In some cases, when used in conjunction with a passive infrared vision device, specially designed AIR devices can be used as a source of illumination in areas of low light. But we need not concern ourselves too much with this lattermost example, as they are not commonly used outside of military or law enforcement applications.
Beyond the two broad categories, there are subcategories of sensor all with slightly different use cases.
- Thermopile sensors: detect the infrared radiation emitted by an object in order to measure the temperature of said object. They take advantage of the thermoelectric effect to measure temperature. These sensor systems are often utilized in industrial process control and medical devices.

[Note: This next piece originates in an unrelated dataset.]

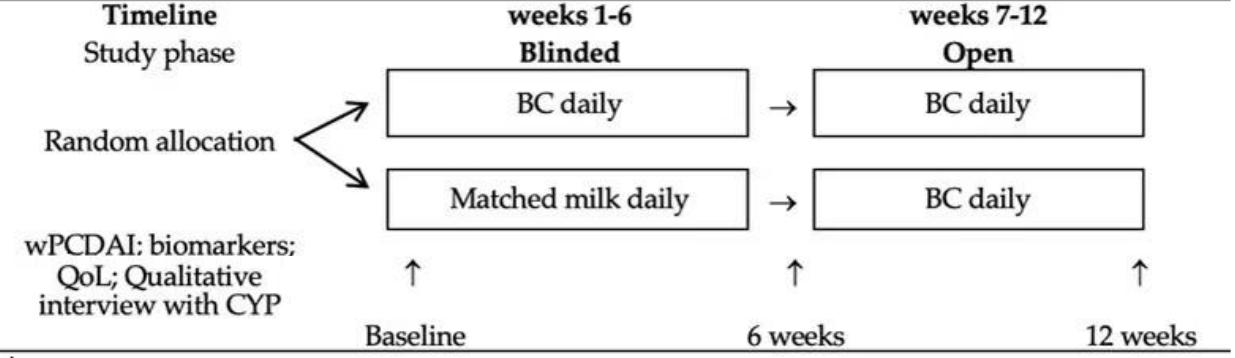
Figure 1. Trial design. BC = bovine colostrum; wPCDAI = weighted paediatric Crohn’s disease activity index; QoL=quality of life; CYP=children and young people.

- Infrared spectroscopy sensors: These detect the absorption, transmission, and reflection of infrared radiation to identify and analyze the composition of materials. This type of sensor is frequently used in chemical analysis, environmental monitoring, and materials science.
- Infrared imaging sensors: detect the intensity of infrared radiation emitted by objects and create an image based on the intensity distribution. They are used for thermal imaging, medical diagnosis, and low light/night vision devices. Bolometers: These sensors produce an electrical signal by measuring how a material's resistance changes when it is subjected to infrared light.
IR sensors - analog or digital?
The distinction between analog and digital IR sensors is different from the distinction between analog and digital media (a record vs a CD for example). Instead, an analog infrared sensor is a type of sensor that outputs a continuous signal that can take on any value within a certain range, whereas a digital IR sensor outputs a signal that can only take on a finite number of values e.g., one or zero, yes or no. An analog signal from an analog sensor can still be interpreted as ‘digital’ data.
Modern solid-state infrared sensors, particularly those used in large-scale industrial or commercial settings for measurement and analysis will collect the relevant data and output that data to a digital system. Either to a central control system such as Supervisory Control And Data Acquisition system (SCADA) or a Building Management System (BMS) in the case of networked sensor systems, or on a readout in the case of a single non-networked sensor.